Sub-app page shows "not a valid page"

The path prefix rules in the HTTPRoute are missing or wrong.

kubectl get httproute kubeflow-dashboard -n kubeflow -o yaml

Each sub-app must have an explicit PathPrefix match in the kubeflow-dashboard HTTPRoute. Flask apps need URLRewrite ReplacePrefixMatch: /; Go binaries (katib-ui) do not.

Notebook URL 404

The notebook-gateway-controller creates the HTTPRoute. Check it is running and healthy:

kubectl get pods -n kubeflow | grep notebook-gateway
kubectl logs deployment/notebook-gateway-controller -n kubeflow --tail=30

If the controller is crashlooping, check logs for Python errors — the ConfigMap version should bump on each deploy (Reloader restarts the pod on ConfigMap change).

Tensorboard URL 404

TensorBoard serves at / — it is started without --path_prefix. The HTTPRoute must have URLRewrite ReplacePrefixMatch: / to strip the prefix.

# Confirm URLRewrite is present
kubectl get httproute tensorboard-<ns>-<name> -n kubeflow \
  -o jsonpath='{.spec.rules[0].filters}' | python3 -m json.tool

CUDA Not Working in GPU Notebook

Symptom 1: Found no NVIDIA driver on your system

Pod is running without runtimeClassName: nvidia. The nvidia-container-runtime hook never fires.

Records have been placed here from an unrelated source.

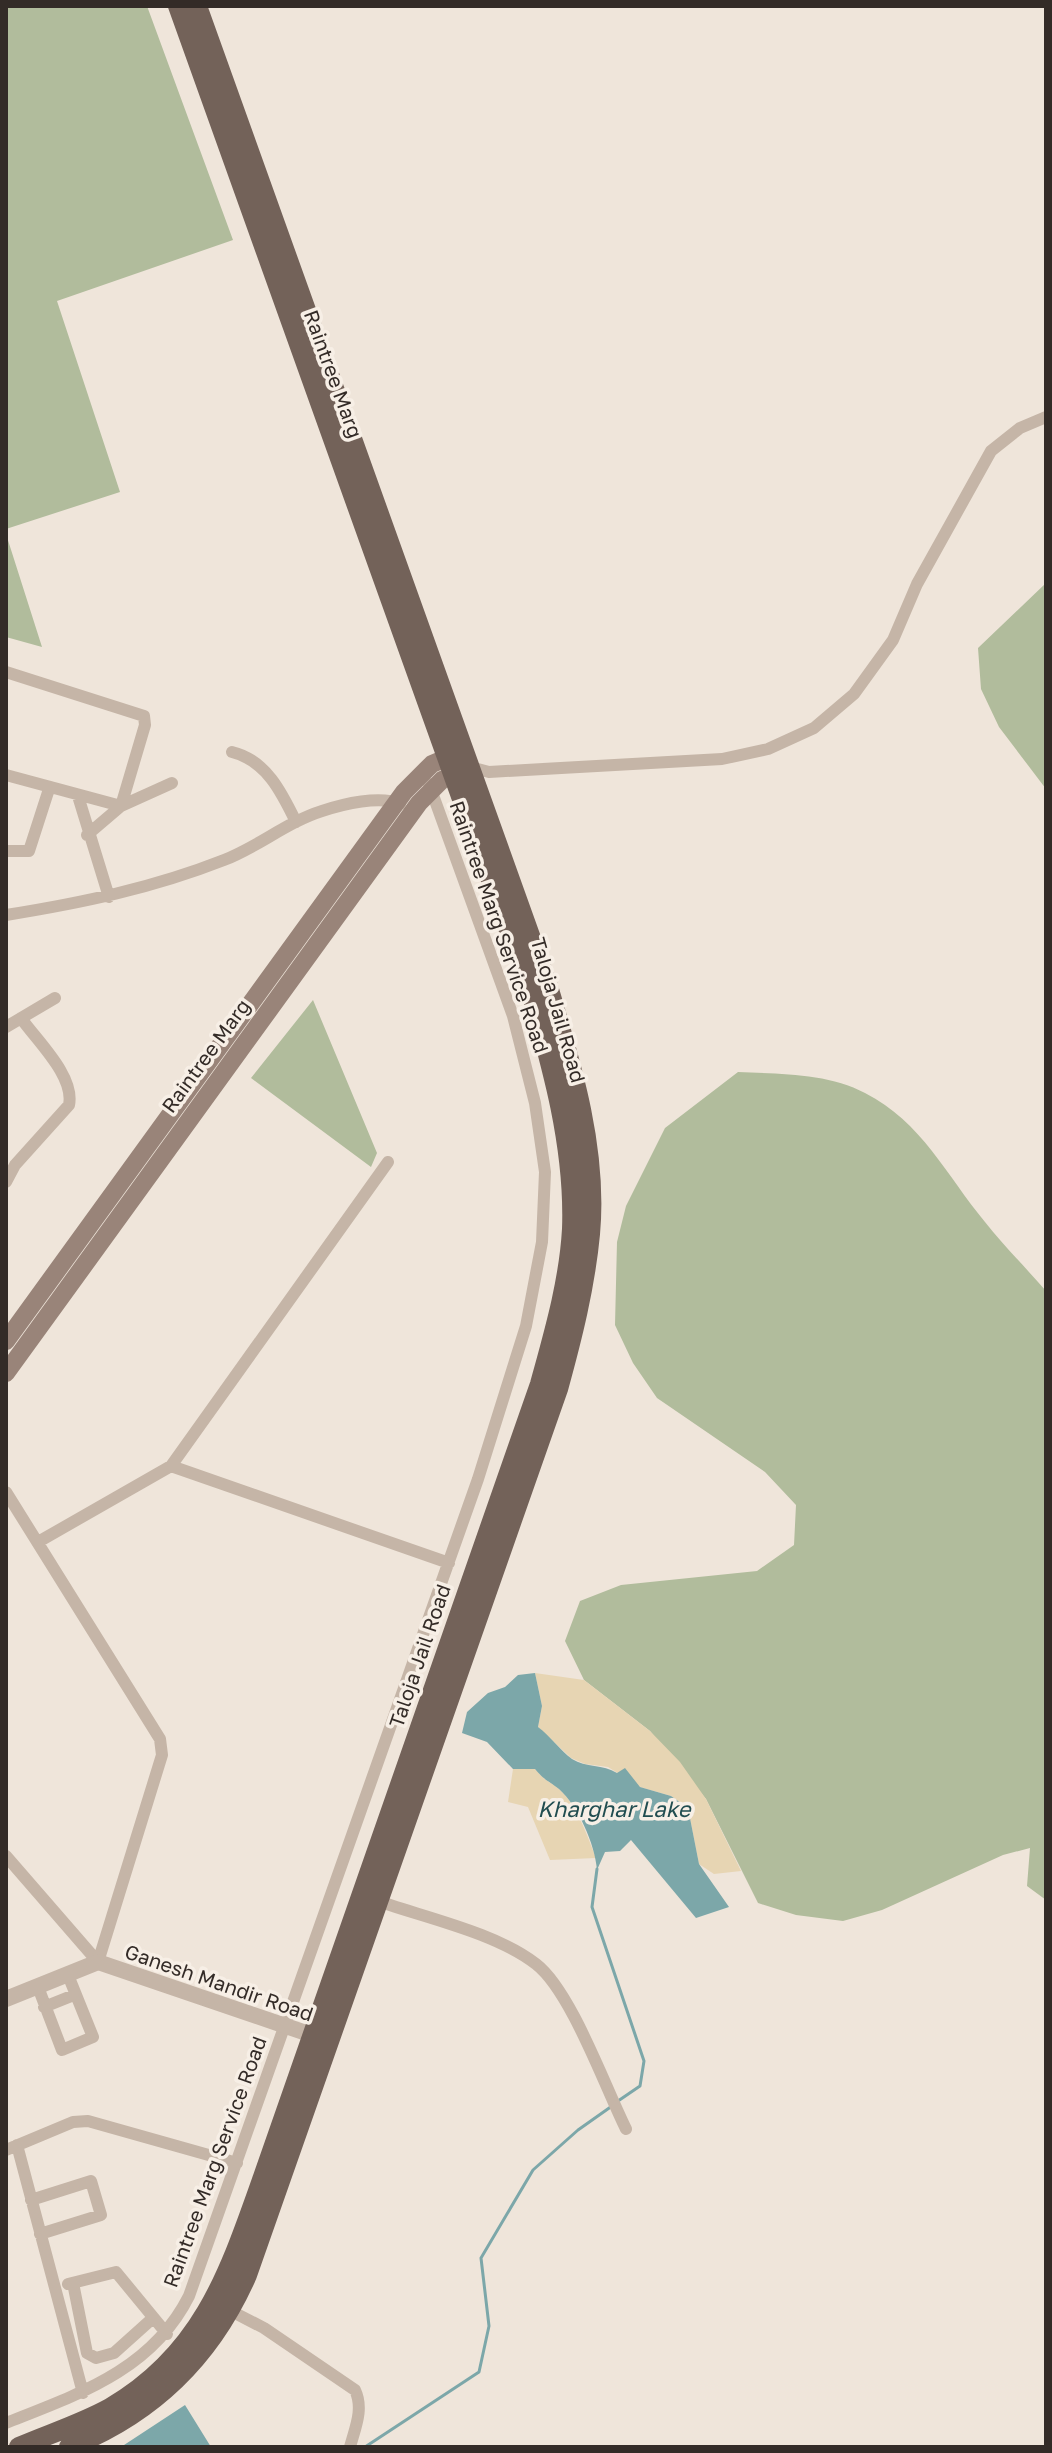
<svg xmlns="http://www.w3.org/2000/svg" width="1052" height="2453" font-family="'Golos Text',sans-serif">
	<style>
		.green { fill: #b1bc9c }
		.sand { fill: #e7d5b3 }
		.water { fill: #7ca7a9 }
		.lines { fill: none; stroke-linecap: round; stroke-linejoin: round }
		.stream { stroke: #7ca7a9; stroke-width: 3 }
		.minor { stroke: #c5b5a7; stroke-width: 12 }
		.tertiary { stroke: #c5b5a7; stroke-width: 16 }
		.secondary { stroke: #998479; stroke-width: 18 }
		.primary { stroke: #736259; stroke-width: 20 }
		.labels { text-anchor: middle; stroke-width: 7; stroke-linejoin: round; paint-order: stroke }
		.street-label { font-size: 20px; fill: #332b27; stroke: #f7efe6 }
		.water-label { font-size: 22px; font-style: italic; fill: #214d50; stroke: #f7efe6 }
	</style>
	<rect width="100%" height="100%" fill="#efe5da"/>
	<path class="green" d="M6 6H147L233 240 57 301 120 492 6 529Z
		M6 534 42 647 6 637Z
		M1046 583V789L999 727 981 689 978 648Z
		M313 1000 377 1153 371 1167 251 1078Z
		M738 1072C779 1074 828 1073 865 1093 922 1122 946 1175 985 1222 1004 1246 1026 1268 1046 1291V1900L1027 1886 1030 1848 1003 1855 882 1910 843 1921 796 1915 758 1903 706 1799 650 1731 584 1680 565 1641 580 1601 621 1585 757 1571 794 1545 796 1505 765 1472 657 1398 633 1363 615 1325 617 1242 626 1206 665 1128Z"/>
	<path class="sand" d="M535 1673 584 1680 650 1731 680 1762 706 1799 741 1871 714 1874 699 1864 688 1808 671 1796 640 1787 608 1767 585 1764 571 1758 538 1727 542 1706Z
		M513 1769H535C546 1782 549 1781 559 1789 577 1805 587 1835 596 1858L550 1860 528 1807 508 1802Z"/>
	<path class="water" d="M535 1673 542 1706 538 1727C550 1736 560 1750 572 1759 586 1768 603 1764 617 1773L625 1768 640 1787 671 1796 688 1808 699 1864 729 1907 696 1918 631 1840 620 1851 605 1852 597 1870C595 1844 578 1806 559 1789 549 1781 545 1781 535 1769H513L487 1742 462 1733 467 1712 488 1693 505 1687 518 1675Z
		M185 2405 211 2447H121Z"/>
	<g class="lines">
		<path class="stream" d="M597 1869 592 1907 644 2061 640 2086 618 2101
			M365 2447 479 2372 489 2326 481 2258 533 2170 578 2130 612 2106"/>
		<path class="minor" d="M6 672 144 716 145 725 121 806
			M232 752C266 760 282 793 296 822
			M470 767 489 772 722 759 768 749 814 728 854 694 893 640 917 584 991 451 1020 428 1046 417
			M6 775 121 806
			M78 796 109 897
			M87 835 121 806 172 783
			M6 851H29L49 789
			M6 915C81 903 153 888 224 860 258 847 287 822 322 811 343 804 380 795 400 804
			M6 1027 55 998
			M6 1182 15 1165 69 1105C75 1076 37 1041 21 1018
			M171 1466 449 1563
			M6 1492 160 1739 162 1755 98 1962
			M38 1542 171 1466 388 1162
			M6 1856 98 1962
			M372 1899C422 1917 495 1932 536 1964 571 1991 605 2087 626 2129
			M38 1987 62 2050 93 2037 68 1975
			M44 2007 74 1995
			M17 2145 83 2393
			M6 2150 73 2122 88 2121 237 2163
			M31 2200 91 2181 101 2215 40 2234
			M73 2283 87 2353 96 2358 114 2353 153 2318
			M68 2284 116 2272 167 2334
			M231 2311 264 2328 355 2390C364 2409 355 2428 350 2447
			M6 2423C79 2394 152 2370 189 2296L478 1479 526 1326 542 1242 545 1172 535 1103 513 1016 429 784"/>
		<path class="tertiary" d="M6 1999 98 1962 321 2038"/>
		<path class="secondary" d="M6 1341 404 792 432 764 460 752
			M6 1373 419 803 442 780 464 770"/>
		<path class="primary" d="M19 2447C49 2434 81 2424 110 2408 203 2354 229 2273 263 2177L540 1384C554 1333 569 1282 572 1229 575 1147 552 1066 530 989L178 6
			M69 2447C153 2414 211 2357 247 2275L558 1389C572 1338 585 1287 590 1234 598 1150 571 1063 547 983L197 6"/>
	</g>
	<g class="labels">
		<g class="street-label">
			<text transform="translate(333 374) rotate(70)" y="7">Raintree Marg</text>
			<text transform="translate(499 927) rotate(71)" y="7">Raintree Marg Service Road</text>
			<text transform="translate(558 1010) rotate(74)" y="7">Taloja Jail Road</text>
			<text transform="translate(206 1056) rotate(-54)" y="7">Raintree Marg</text>
			<text transform="translate(420 1656) rotate(-71)" y="7">Taloja Jail Road</text>
			<text transform="translate(219 1983) rotate(19)" y="7">Ganesh Mandir Road</text>
			<text transform="translate(215 2162) rotate(-70)" y="7">Raintree Marg Service Road</text>
		</g>
		<g class="water-label">
			<text x="614" y="1817">Kharghar Lake</text>
		</g>
	</g>
	<rect width="1052" height="2453" fill="none" stroke="#332b27" stroke-width="16"/>
</svg>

kubectl get pod <notebook>-0 -n kubeflow-user-example-com \
  -o jsonpath='{.spec.runtimeClassName}'
# Must return: nvidia

Symptom 2: no kernel image is available for execution on the device

PyTorch was compiled without sm_120 (Blackwell) kernels. Install nightly:

import subprocess, sys
subprocess.run([sys.executable, "-m", "pip", "install", "--pre", "torch", "torchvision",
    "--index-url", "https://download.pytorch.org/whl/nightly/cu128",
    "--force-reinstall", "--quiet"], check=True)
# Then: Kernel → Restart Kernel

Pipeline Run Stuck at Init:0/1

The init container mounts mlpipeline-minio-artifact secret. If the secret does not exist, the pod never starts.

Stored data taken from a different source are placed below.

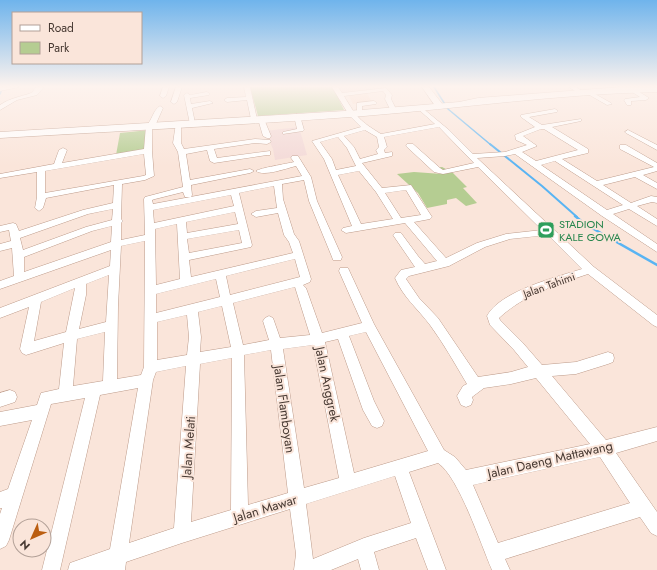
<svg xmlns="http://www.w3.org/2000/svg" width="657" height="570" font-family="Jost,sans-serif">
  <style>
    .built { fill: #fad8c6 }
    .education { fill: #f3d9d7 }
    .green { fill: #b5cd92 }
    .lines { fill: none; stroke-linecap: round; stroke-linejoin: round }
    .stream-far2 { stroke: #59b4f3; stroke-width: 1.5 }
    .stream-far1 { stroke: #59b4f3; stroke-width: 2 }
    .stream { stroke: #59b4f3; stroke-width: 2.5 }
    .minor-casing { stroke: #bd9b8a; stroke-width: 1 }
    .major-casing { stroke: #bd9b8a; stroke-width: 1 }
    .highway-casing { stroke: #bd9b8a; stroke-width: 1 }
    .minor { fill: #fff; fill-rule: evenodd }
    .major { fill: #fff; fill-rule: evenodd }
    .highway { fill: #fff; fill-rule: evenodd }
    .labels { text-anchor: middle; stroke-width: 4; stroke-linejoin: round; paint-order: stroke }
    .leisure-label { font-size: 11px; fill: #27864d; stroke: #fae5da; text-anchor: start }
    .street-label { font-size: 11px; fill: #473932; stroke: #fae5da }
    .near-street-label { font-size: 13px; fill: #473932; stroke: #fae5da }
  </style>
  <rect width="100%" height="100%" fill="#fae5da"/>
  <path class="built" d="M367,93L372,102L353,104L348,94Z"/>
  <path class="education" d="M338,87H383L385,89L341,93Z
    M299,127L307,155L275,160L273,149L265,131Z"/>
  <path class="green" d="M250,87H333L344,110L258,116Z
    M149,130L147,151L116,155L120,133Z
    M442,167L452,172L467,187L463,188L477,203L466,206L456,198L447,200V204L427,208L418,193L397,174L414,172L442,174L436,168Z"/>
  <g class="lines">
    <path class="stream-far2" d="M434,87L448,109L491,145
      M0,94L3,87"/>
    <path class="stream-far1" d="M490,144L542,186L577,217"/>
    <path class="stream" d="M575,216L585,224L657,265"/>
    <g class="minor-casing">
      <path id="minor" d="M0,87H19L0,91Z
        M37,87H44L37,95L17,100L0,110V105C10,98 20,97 31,93C35,91 33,89 37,87Z
        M163,87H169L166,96L163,98L160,96Z
        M176,87H182L177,102L174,104L171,102Z
        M244,87H250L257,119L256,120L251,119L247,100L227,102L224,100L227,98L246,97Z
        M332,87H338L342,93L386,88L392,95L391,99L396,109L395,110L390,109L385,99L386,95L383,91L344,96C357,118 360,121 381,134L435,124L418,109L417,108L420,106L449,130L473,154L505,152L527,145L516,140L515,135L535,127L521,117V115L555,109L558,111L557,112L529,117L542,125L581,119V121L552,127L588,149V153L562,159L597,181L654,167L620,149V145H626L657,163V171L643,175L657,183V189L635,177L603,185L631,203L651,196L657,197V203L652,202L637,206L657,219V226L629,209L613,214L657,244V252L602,216L515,154L505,156L477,158L594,267L657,315V327L653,325L588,274C556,285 525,294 499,318L500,320L522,342L542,365L576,362L608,352L613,354L614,358L613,362L608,364L576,374L552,376L606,440L657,427V441L616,453L657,512V536L651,533L640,517L505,559L510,570H492C481,545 459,477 438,463L409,472L446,570H428L416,538L374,552L379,570H361L358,559L331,570H294L296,554L290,509L182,543L126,562L125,570H68L70,563L110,549L138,388L100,395L60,570H42L85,398L51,404L9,540L6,546L0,549V514L2,508H0V492L8,489L32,420L0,426V412L37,405L41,393L59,389L64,343L26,355L22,353L20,349L29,307L0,318V308L110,266L111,250L0,289V281L14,276L12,248L0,251V244L11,241L9,230L0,232V226L13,223L16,224L19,231L83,210L113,203L114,185L46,198L43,208L39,211L35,208L37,197V172L0,178V174L54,164L59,150L63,148L67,150L62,163L144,149L146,126C152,121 153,110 160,106L163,108L155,126L152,128V151L154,176L145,180L122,184L121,219L123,221L121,223V240L145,235L144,199L145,197L183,187L178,152L173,143L176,123L181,124V143L184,149L255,139L270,140L271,142L267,144L255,143L214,149L217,158L270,151V155H267L214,163L210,161L207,150L186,154L190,180L250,169L254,171L250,173L191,185L192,195L191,197H185L183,192L155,199L152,200L153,204L302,176L296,166C287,168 264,177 256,171C260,168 286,164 294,162L291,158L292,156H298L311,177L317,201L342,257L341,260H333L332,257L309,201L304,180L282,184L283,199L294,234L299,241L311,279L310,282L303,285L306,288L322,333L362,323L339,271L340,268H348L374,324L444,450L455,457L466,470L590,444L536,378L511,384L484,388L472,397L473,400L471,405L466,407L461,405L457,396L463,386L467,384C455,364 444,344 430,325C418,309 403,297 395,278L401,270L415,267L393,235L395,233H401L418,256L425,264L437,261L405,223L346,233L341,230L343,228L352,226L324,159L312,141L361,127L349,115ZM439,127L474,163L443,170L440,168L413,144H407L406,146L434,172L443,174L478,167L542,230L506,234L477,243L446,258L414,222L430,219L432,217L411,185L382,188L362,163L392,156V152L385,153L384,150L387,147L384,137ZM541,129H544L578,150L536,161L522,152L537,146L523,136ZM365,130L377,137L379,147L376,150L378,154L360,159L354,147L344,136ZM338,137L347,148L356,166L336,170L332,159L320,142ZM144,154L146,175L143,176L45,193V171ZM555,161L623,205L607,210L541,165ZM359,171L376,192L393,219L361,224L338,175ZM274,186L277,208L256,211L251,214L256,217L278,213L284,235L289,242L293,253L191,277L189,260L251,247L252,245L239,193ZM406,190L421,215L401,218L385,193ZM231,195L234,206L154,223L153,210ZM113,209L112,220L86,227L23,250L20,238L88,214ZM235,212L238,224L187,233L186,222ZM177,224L180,279L156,285L155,229ZM112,226L111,242L24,272V257L92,231ZM239,230L242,243L189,253L187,239ZM548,235L582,269C557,277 500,291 487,316L490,325L514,350L528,367L511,372L478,377L438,318L419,298L406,279L409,276L449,266L485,247L510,239ZM145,241L144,367L141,375L117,379L118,306L121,246ZM295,259L300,277L230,295L226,276ZM109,275L106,322L79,329L86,295V284ZM216,279L220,297L156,313V294ZM295,287L310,335L280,338L273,318L269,316L265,318L263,321L269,340L243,345L233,303ZM75,288L66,332L34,341L41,302ZM222,306L231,347L200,352L201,337L198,312ZM187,315L189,337L187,355L157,360V322ZM105,332L103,381L73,386L77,339ZM366,332L428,451L354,473L325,342L338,339L363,410L372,426L377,428L382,426L384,421L374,401L349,336ZM313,345L339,478L304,488L283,349ZM271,350L288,493L248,505L244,355ZM232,358L231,510L191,522L200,364ZM186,366L174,528L129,543L153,380L156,372ZM600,457L630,503L498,543L473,485ZM395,476L411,523L364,538L313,559L306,504Z
        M569,87H576L585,93L580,94Z
        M629,88H633L649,98L646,100L631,101V105H627L624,100L625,99L640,97L629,90Z
        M588,90L611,103L612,104L607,105L586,93L585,92Z
        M207,92L210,94L209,95L190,98L191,104L210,101L213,103L192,108L195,123L190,124L184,95L187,93L190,95Z
        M374,101L377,103L376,104L362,106V112L357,111V103Z
        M297,114L300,116L304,130L303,131L283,134V132L297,129L294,116Z
        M261,117L264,119L271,136L270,138H267L263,136L258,119Z
        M628,130L657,145V150L626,133L625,132Z
        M10,390L15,392L17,397L15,402L0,407V393Z"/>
    </g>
    <g class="major-casing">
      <path id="major" d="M422,87H429L443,105L442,107H436Z"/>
    </g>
    <g class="highway-casing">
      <path id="highway" d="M621,87H657V92C559,94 462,108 364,116C243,125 121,131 0,138V132L361,110L459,102L478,98Z"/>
    </g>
    <use href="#minor" class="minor"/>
    <use href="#major" class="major"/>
    <use href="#highway" class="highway"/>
  </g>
  <linearGradient id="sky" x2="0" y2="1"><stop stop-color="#6fb4ec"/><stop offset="0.52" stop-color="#fdf3ee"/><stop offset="1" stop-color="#fdf3ee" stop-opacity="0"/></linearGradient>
  <rect width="657" height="166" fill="url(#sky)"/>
  <defs>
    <g id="stadium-square" transform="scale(0.9)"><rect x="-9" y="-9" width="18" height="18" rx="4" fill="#2e9e5b" stroke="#fae5da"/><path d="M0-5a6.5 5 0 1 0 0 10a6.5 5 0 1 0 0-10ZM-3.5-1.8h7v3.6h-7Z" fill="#fff"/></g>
  </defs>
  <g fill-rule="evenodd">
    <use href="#stadium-square" x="546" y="230"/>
  </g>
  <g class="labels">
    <g class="leisure-label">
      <text x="559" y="228">STADION<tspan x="559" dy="13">KALE GOWA</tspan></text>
    </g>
    <g class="street-label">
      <text transform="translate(549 285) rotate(-20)" y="4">Jalan Tahimi</text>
    </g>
    <g class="near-street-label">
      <text transform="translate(328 384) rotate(78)" y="5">Jalan Anggrek</text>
      <text transform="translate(285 409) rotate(82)" y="5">Jalan Flamboyan</text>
      <text transform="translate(188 447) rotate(-86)" y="5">Jalan Melati</text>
      <text transform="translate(550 459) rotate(-13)" y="5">Jalan Daeng Mattawang</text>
      <text transform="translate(265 508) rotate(-17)" y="5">Jalan Mawar</text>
    </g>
  </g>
  <rect x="12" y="12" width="130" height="52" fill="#fae5da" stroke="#b2a097"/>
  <rect x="20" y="25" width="20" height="6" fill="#ffffff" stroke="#b2a097"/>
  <text x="48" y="32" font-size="12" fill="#473932">Road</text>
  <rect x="20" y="42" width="20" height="12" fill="#b5cd92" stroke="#b2a097"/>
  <text x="48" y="52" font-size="12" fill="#473932">Park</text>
  <g transform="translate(32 538) rotate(225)"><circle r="19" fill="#fae5da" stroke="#b2a097"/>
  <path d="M0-3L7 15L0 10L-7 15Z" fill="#bb5e11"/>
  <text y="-6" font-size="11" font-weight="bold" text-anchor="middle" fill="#473932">N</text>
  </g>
</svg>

kubectl get secret mlpipeline-minio-artifact -n kubeflow-user-example-com

If missing, check the profile controller logs for SeaweedFS connection errors. The seaweedfs NetworkPolicy should be absent (deleted by the kustomize patch):

kubectl get networkpolicy seaweedfs -n kubeflow
# Should return: Error from server (NotFound)

Controller CrashLoop After ConfigMap Update

The Stakater Reloader annotation (reloader.stakater.com/auto: "true") on the controller Deployment causes a rolling restart when the ConfigMap changes. If the restart loops, check the Python script for syntax errors in the controller logs.